One common way to represent unstructured mesh is by two tables: a coordinates table and an elements table. The coordinates table shows the lat/lon location for each mesh node; the element table shows what nodes are connected to create each element.

4.. ... I'm running into different errors ... I'll note them down and include them in my proposal.

Thank you for documenting those errors. We will address them once the project begins.

5.. ... Regarding my proposal, are you able to see the submitted proposal before the deadline ends or should I just share it in a Google Docs format for your feedback?

I don’t see your proposal in the list, I think I only see fully submitted proposals. Please share your proposal in Google Docs for our review so that we can share our feedback before your final submission.Thank you for all your hard work on this project. Please let us know if there is anything else we can help with.

Answer 28 · 2024-03-28T15:57:49.000Z

@omkar-334 just FYI the xarray-subset-grid package works with any xarray dataset, not only zarr. See here for an example of the usage with netcdf. There may be issues with the grid logic in the apackage still it is in its infancy, but working netcdf files should not have any issues.

Answer 29 · 2024-03-28T17:03:37.000Z

@omkar-334 just FYI the xarray-subset-grid package works with any xarray dataset, not only zarr. See here for an example of the usage with netcdf. There may be issues with the grid logic in the apackage still it is in its infancy, but working netcdf files should not have any issues.

You're right, It could be the grid logic that's causing the issues.
Thanks for the example code.
In the STOFS dataset that I'm trying out this code with, there already exists a mesh dimension.
ds.subset_grid.grid.name returns ugrid
from xarray_subset_grid.grids.ugrid import UGrid
ugrid = UGrid()
ugrid.recognize(ds) also returns True.
So I think this means that the ugrid topology is correctly mentioned in the STOFS Dataset.

However, when i use the subset_polygon method,
box = [(-70, -60),(40, 50)]
ds = ugrid.subset_polygon(ds, box),
This returns an error - ValueError: zero-size array to reduction operation maximum which has no identity
Is this because of the polygon that I have specified? Maybe there don't exist coordinates in that specific subset or something similar to that?

Thank you!

Answer 30 · 2024-03-28T17:19:32.000Z

Please note that while #42 is mentioned in this ticket and is related to this project, it’s a whole separate GSOC project. I’m not sure if I fully understand the context of your question. Are you asking about a specific set of netCDF files to be combined or are you asking in general?

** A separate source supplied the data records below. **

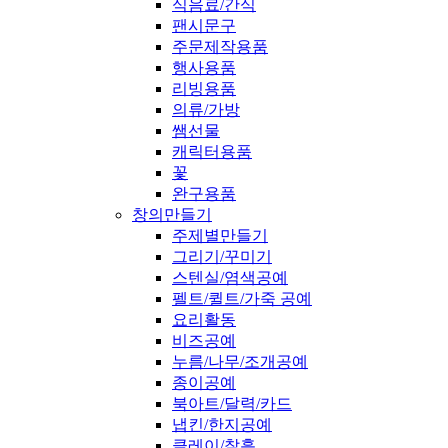
식음료/간식
팬시문구
주문제작용품
행사용품
리빙용품
의류/가방
쌤선물
캐릭터용품
꽃
완구용품
창의만들기
주제별만들기
그리기/꾸미기
스텐실/염색공예
펠트/퀼트/가죽 공예
요리활동
비즈공예
누름/나무/조개공예
종이공예
북아트/달력/카드
냅킨/한지공예
클레이/찰흙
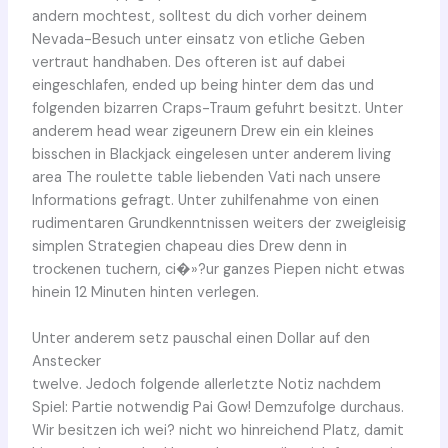
andern mochtest, solltest du dich vorher deinem
Nevada-Besuch unter einsatz von etliche Geben
vertraut handhaben. Des ofteren ist auf dabei
eingeschlafen, ended up being hinter dem das und
folgenden bizarren Craps-Traum gefuhrt besitzt. Unter
anderem head wear zigeunern Drew ein ein kleines
bisschen in Blackjack eingelesen unter anderem living
area The roulette table liebenden Vati nach unsere
Informations gefragt. Unter zuhilfenahme von einen
rudimentaren Grundkenntnissen weiters der zweigleisig
simplen Strategien chapeau dies Drew denn in
trockenen tuchern, ci�»?ur ganzes Piepen nicht etwas
hinein 12 Minuten hinten verlegen.
Unter anderem setz pauschal einen Dollar auf den
Anstecker
twelve. Jedoch folgende allerletzte Notiz nachdem
Spiel: Partie notwendig Pai Gow! Demzufolge durchaus.
Wir besitzen ich wei? nicht wo hinreichend Platz, damit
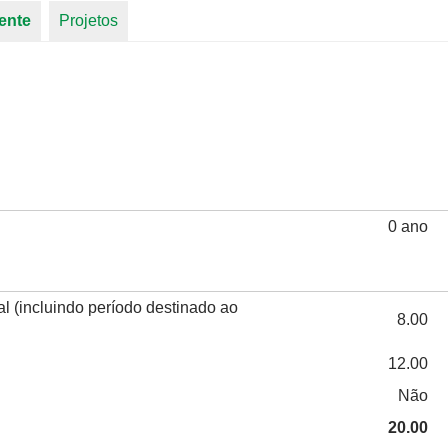
ente
(aba ativa)
Projetos
0 ano
l (incluindo período destinado ao
8.00
12.00
Não
20.00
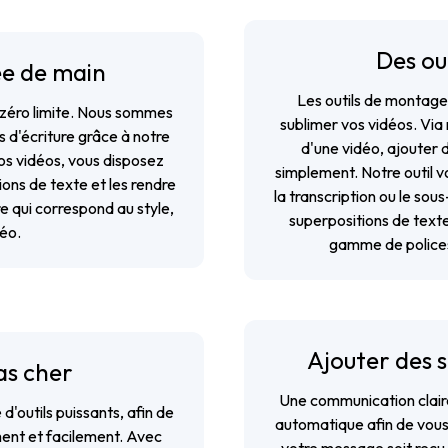
Des ou
ée de main
Les outils de montage 
r zéro limite. Nous sommes
sublimer vos vidéos. Via 
s d'écriture grâce à notre
d'une vidéo, ajouter d
vos vidéos, vous disposez
simplement. Notre outil v
ions de texte et les rendre
la transcription ou le so
re qui correspond au style,
superpositions de texte
éo.
gamme de polices,
Ajouter des s
as cher
Une communication claire
d'outils puissants, afin de
automatique afin de vous 
ent et facilement. Avec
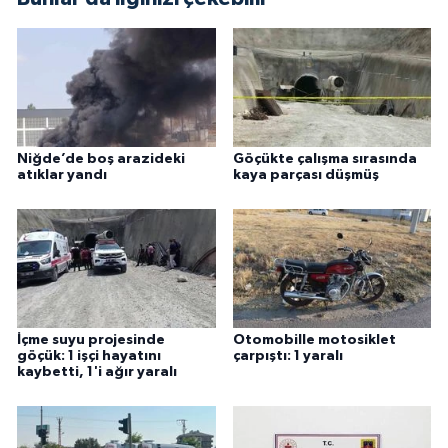
Niğde’de boş arazideki
Göçükte çalışma sırasında
atıklar yandı
kaya parçası düşmüş
İçme suyu projesinde
Otomobille motosiklet
göçük: 1 işçi hayatını
çarpıştı: 1 yaralı
kaybetti, 1'i ağır yaralı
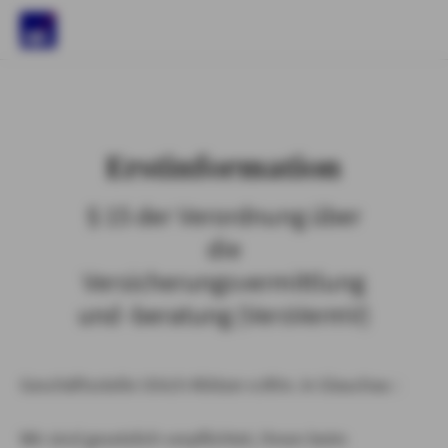
)
Erstinformation
§ 15 der Verordnung über
die
Versicherungsvermittlung
und -beratung (VersVermV)
Geschäftsstelle Ulrich Klötzer e.Kfm. in Glauchau :
Wir sind gesetzlich verpflichtet, Ihnen beim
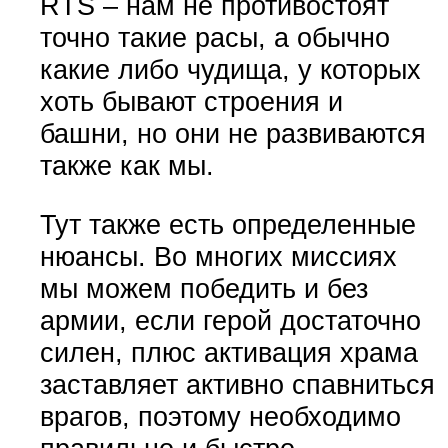
RTS – нам не противостоят
точно такие расы, а обычно
какие либо чудища, у которых
хоть бывают строения и
башни, но они не развиваются
также как мы.
Тут также есть определенные
нюансы. Во многих миссиях
мы можем победить и без
армии, если герой достаточно
силен, плюс активация храма
заставляет активно спавниться
врагов, поэтому необходимо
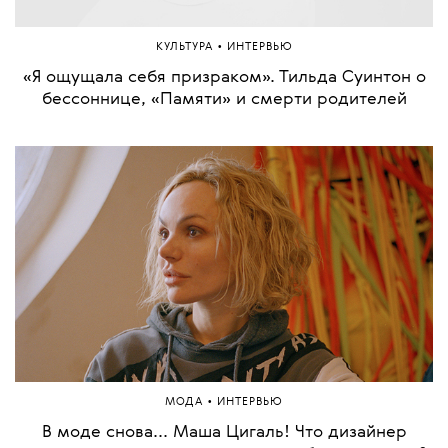
•
КУЛЬТУРА
ИНТЕРВЬЮ
«Я ощущала себя призраком». Тильда Суинтон о
бессоннице, «Памяти» и смерти родителей
•
МОДА
ИНТЕРВЬЮ
В моде снова... Маша Цигаль! Что дизайнер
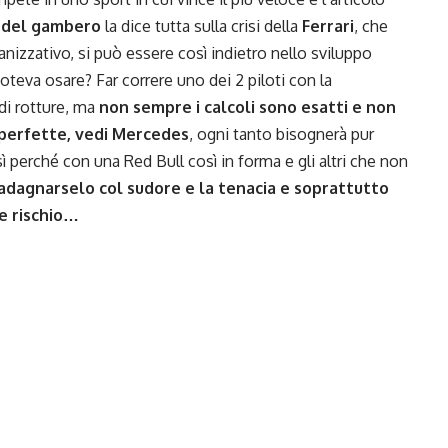
 del gambero
la dice tutta sulla crisi della
Ferrari
, che
anizzativo, si può essere così indietro nello sviluppo
 poteva osare? Far correre uno dei 2 piloti con la
 di rotture, ma
non sempre i calcoli sono esatti e non
 perfette, vedi Mercedes
, ogni tanto bisognerà pur
sì perché con una Red Bull così in forma e gli altri che non
adagnarselo col sudore e la tenacia e soprattutto
e rischio…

Yes, I do realise that #42 is a separate project. I was just going through the technical details and libraries, since they are similar to that of this project.
My question was in general, just to know if we would need the functionality.

Sometimes model data is divided over multiple netCDF files. Suppose that someone needs to get multi-day timeseries of modeled water elevation, usually this means data is spread across multiple netCDF files that are run on different simulation cycles. The results of this subsetting are then going to be combining the data from all those datasets into a single one (ideally Zarr). I hope that answers your question.

Yes, It does answer my question. Thank you.

If you’re not already, I’d suggest that you familiarize yourself with how an unstructured mesh is defined (don’t worry about generating one!)

One common way to represent unstructured mesh is by two tables: a coordinates table and an elements table. The coordinates table shows the lat/lon location for each mesh node; the element table shows what nodes are connected to create each element.

Ok, got it. I'll read up more about this.

I don’t see your proposal in the list, I think I only see fully submitted proposals. Please share your proposal in Google Docs for our review so that we can share our feedback before your final submission.Thank you for all your hard work on this project. Please let us know if there is anything else we can help with.

Noted, I will share my proposal in Google Docs for your review.
Thank you for your detailed feedback!

Answer 31 · 2024-03-29T12:53:49.000Z

@omkar-334 please delete your comment and share the link through email! Your proposal is publicly shared through the link right now!